Domande →
- A) Nel brano sulla giustizia, chi è indicato come presidente dell'Associazione nazionale magistrati?
- B) Elenca tutte le persone nominate nel brano sulla giustizia.
- C) Riprendi il brano sulla giustizia e prosegui il testo subito dopo la sua ultima frase.

Brano estratto →
◆ ◆ ◆ ◆

Ora non c’è più Berlusconi ma la divisione è rimasta. Non a caso le formazioni sono rimaste più o meno le stesse. Il centrodestra indossa sempre la casacca del garantismo, la sinistra è divisa a sua volta tra garantisti e giustizialisti.. Sia come sia, la campagna elettorale per le Europee, che dovrebbe affrontare altre questioni, è stata travolta dal dossier sulla giustizia.
NORDIO E L’ANM
Basta vedere, per esempio, quello che sta accadendo in queste ore. Carlo Nordio, titolare del ministero di via Arenula, ha rilanciato il suo modello di riforma che rimanda alla separazione delle carriere: ma solo al termine di un lungo percorso, ha tenuto a precisare. Al contempo ha inviato messaggi rassicuranti rispetto all’indipendenza della magistratura da qualsiasi autorità, incluso il potere esecutivo.
I magistrati, a loro volta, si difendono e dicono di non essere una casta. «Non c’è una chiusura corporativa, né alcun atteggiamento da casta, vogliamo solo farci capire meglio» dice il presidente dell’Associazione nazionale magistrati, Giuseppe Santalucia. Replica il viceministro della Giustizia, Francesco Paolo Sisto, superforzista: «È difficile cogliere il senso della contrarietà dell’Anm alla separazione delle cantiere. Nessuno vuole toccare l’articolo 104 della Costituzione su autonomia e indipendenza della magistratura, né l’articolo 112 sull’obbligatorietà dell’azione penale. Separare le carriere significa ridare al giudice la posizione che merita, equidistante, anche culturalmente, dalle parti. Non si è mai visto un arbitro che abbia un rapporto di “parentela” con uno dei giocatori in campo».
Sisto, nel passaggio successivo, è ancora più netto: «Il dibattito che in questi giorni si è sollevato intorno alla giustizia si può risolvere seguendo la Costituzione, la nostra “maestra di vita”. Certo, il confronto può essere utile, e scambiarsi opinioni sui temi, anche con un certo agonismo, è opportuno, se non necessario. Rimane, doverosamente, la distinzione scritta nell’articolo102 della Carta: i giudici applicano le leggi che solo il Parlamento scrive. Nessuno può pensare di bloccare o ostacolare i percorsi parlamentari con interventi ostracistici».

◆ ◆ ◆ ◆

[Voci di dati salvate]
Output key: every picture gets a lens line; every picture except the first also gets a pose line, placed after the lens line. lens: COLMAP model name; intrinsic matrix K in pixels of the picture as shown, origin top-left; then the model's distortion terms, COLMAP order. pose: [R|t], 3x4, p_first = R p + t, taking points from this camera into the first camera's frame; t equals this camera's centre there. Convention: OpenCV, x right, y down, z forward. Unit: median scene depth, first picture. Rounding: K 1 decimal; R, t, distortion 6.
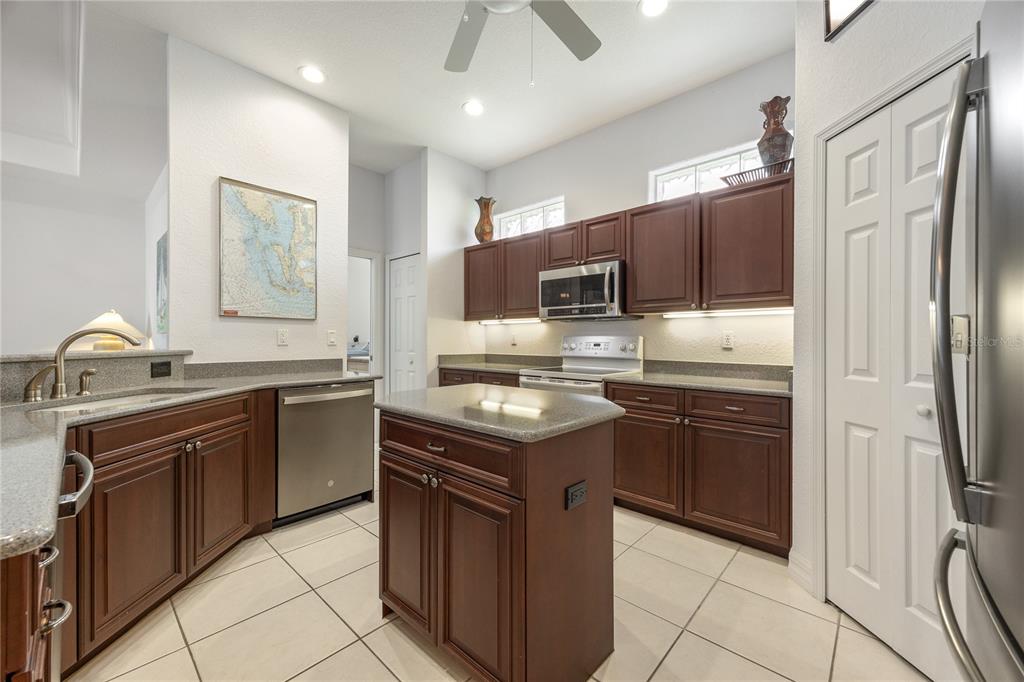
lens RADIAL K [[405.2, 0, 515.3], [0, 405.2, 338.0], [0, 0, 1]] dist [0.002056, 0.000197]
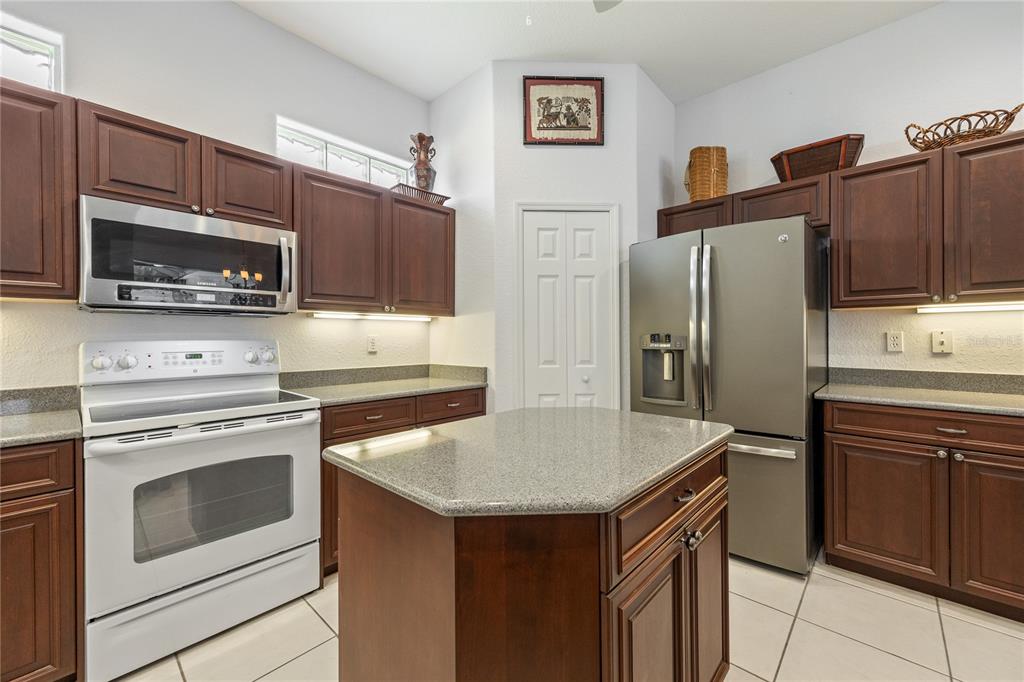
lens RADIAL K [[405.2, 0, 515.5], [0, 405.2, 340.6], [0, 0, 1]] dist [0.002056, 0.000197]
pose [[-0.006173, -0.012504, 0.999903, -0.406282], [-0.000234, 0.999922, 0.012503, -0.013396], [-0.999981, -0.000157, -0.006176, 0.578265]]
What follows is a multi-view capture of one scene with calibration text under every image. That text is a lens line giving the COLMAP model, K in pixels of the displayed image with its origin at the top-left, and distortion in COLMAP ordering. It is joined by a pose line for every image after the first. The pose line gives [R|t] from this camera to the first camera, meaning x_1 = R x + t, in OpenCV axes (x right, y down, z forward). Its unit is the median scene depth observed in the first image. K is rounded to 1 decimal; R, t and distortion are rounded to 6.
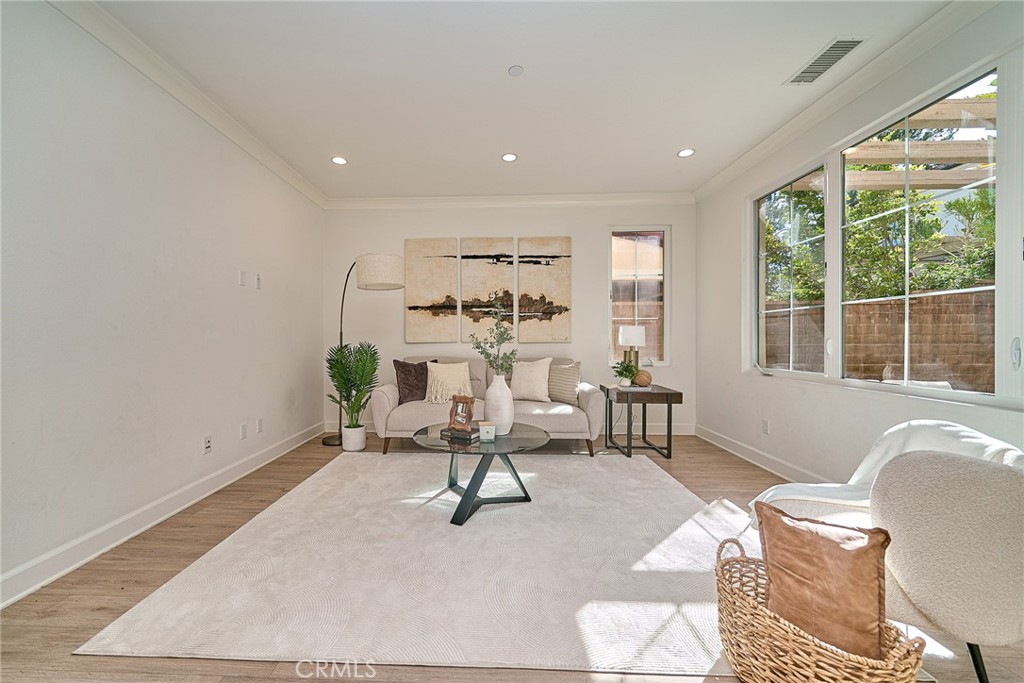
lens RADIAL K [[382.2, 0, 479.0], [0, 382.2, 340.9], [0, 0, 1]] dist [0.000136, -0.000157]
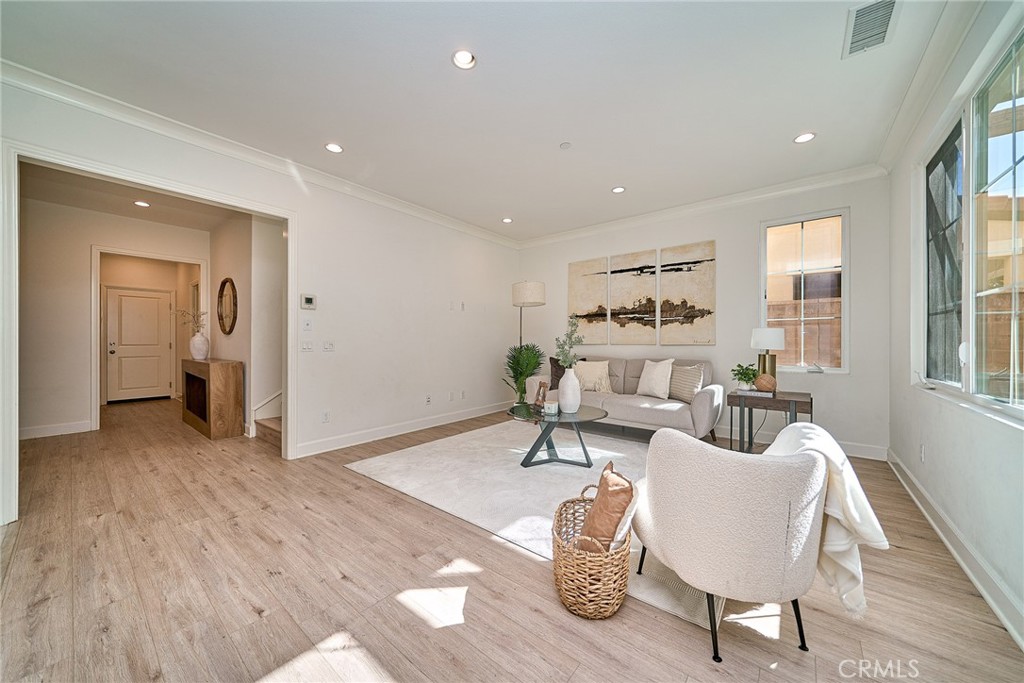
lens RADIAL K [[355.5, 0, 512.0], [0, 355.5, 341.5], [0, 0, 1]] dist [0.001548, -0.000099]
pose [[0.805444, 0.001384, -0.592670, 0.365146], [-0.003741, 0.999989, -0.002748, -0.000785], [0.592660, 0.004430, 0.805440, -0.070955]]
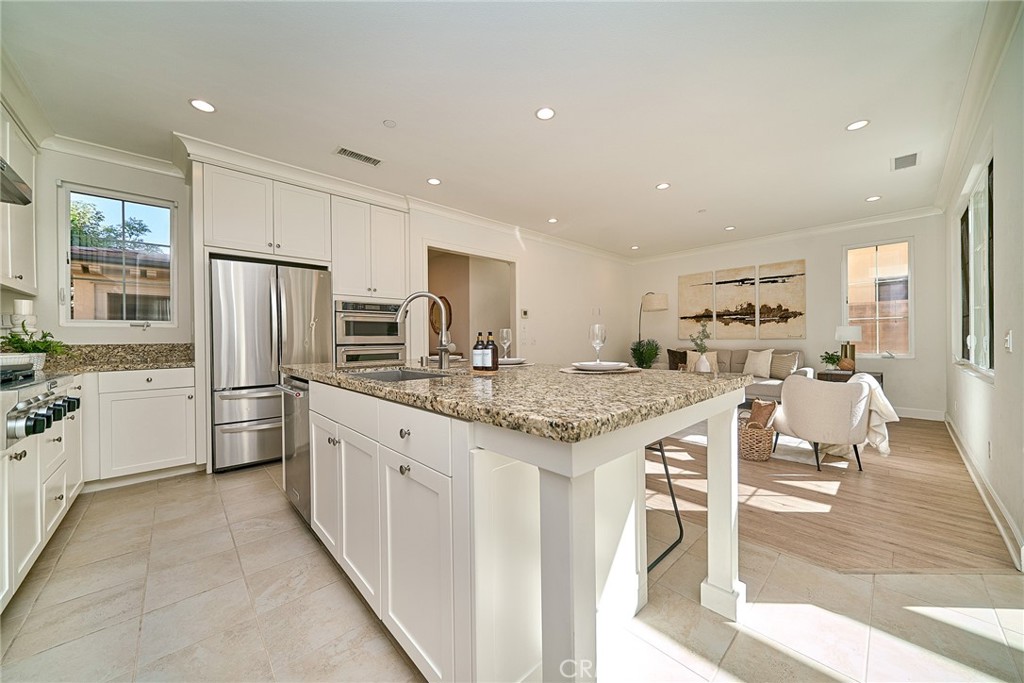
lens RADIAL K [[364.1, 0, 516.2], [0, 364.1, 339.0], [0, 0, 1]] dist [-0.001740, -0.000119]
pose [[0.720154, -0.005779, -0.693790, 0.393753], [0.006470, 0.999978, -0.001614, 0.001264], [0.693784, -0.003327, 0.720175, -0.618231]]
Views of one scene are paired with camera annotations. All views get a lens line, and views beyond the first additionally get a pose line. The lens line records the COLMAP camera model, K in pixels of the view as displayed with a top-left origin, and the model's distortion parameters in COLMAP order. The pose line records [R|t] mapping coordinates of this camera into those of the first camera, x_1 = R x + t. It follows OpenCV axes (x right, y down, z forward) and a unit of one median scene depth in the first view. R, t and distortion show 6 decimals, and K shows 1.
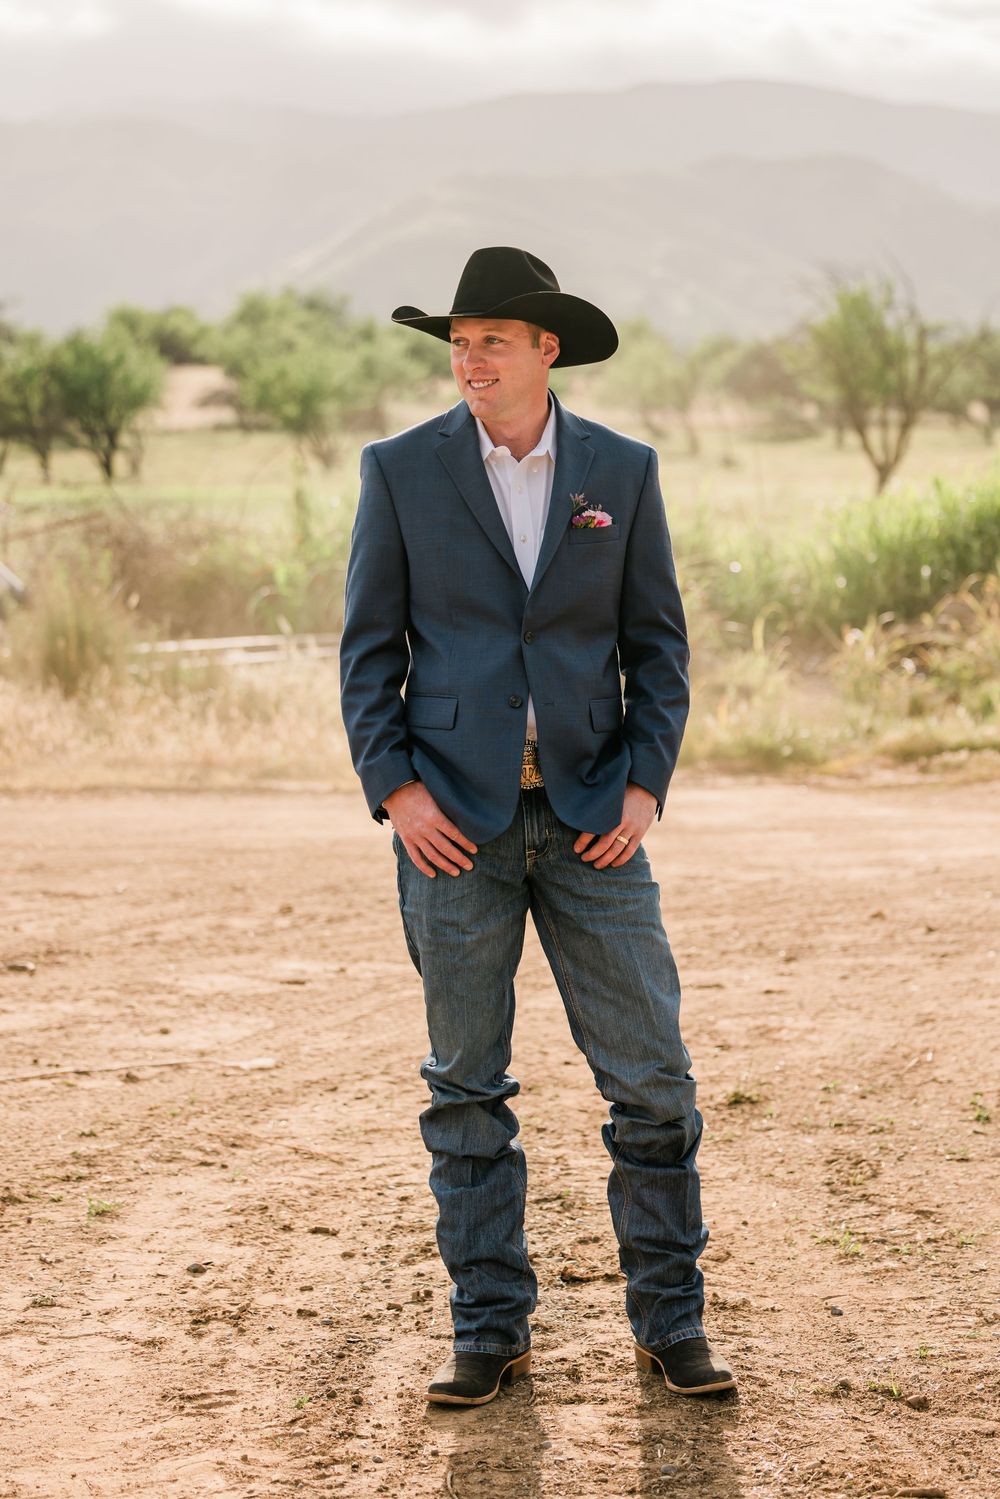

◆ ◆ ◆ ◆

Risposte per punto →
- A) Giuseppe Santalucia.

- B) Berlusconi, Carlo Nordio, Giuseppe Santalucia, Francesco Paolo Sisto.

- C)
SCONTRO POLITICO
Va da sé, Pd, M5S e Verdi si sono schierati dalla parte dei magistrati. Dall’altra, tutto il centrodestra risulta essere compatto, con qualche sfumatura ma comunque compatto. Un clima infuocato, insomma. Con il ministro della Difesa che, in una durissima intervista alla Stampa di Torino, lancia un nuovo allarme «sui pm politicizzati» e avverte: «Se ora qualcuno, nella magistratura, per via delle opinioni che ho espresso, inventasse qualcosa per provare a farmi male, sarebbe un problema della democrazia».
Lo stesso Crosetto, già a novembre, aveva paventato i rischi «di un’opposizione giudiziaria al governo». Tra complotti e scontri tra politica e magistratura la campagna elettorale continua su queste note.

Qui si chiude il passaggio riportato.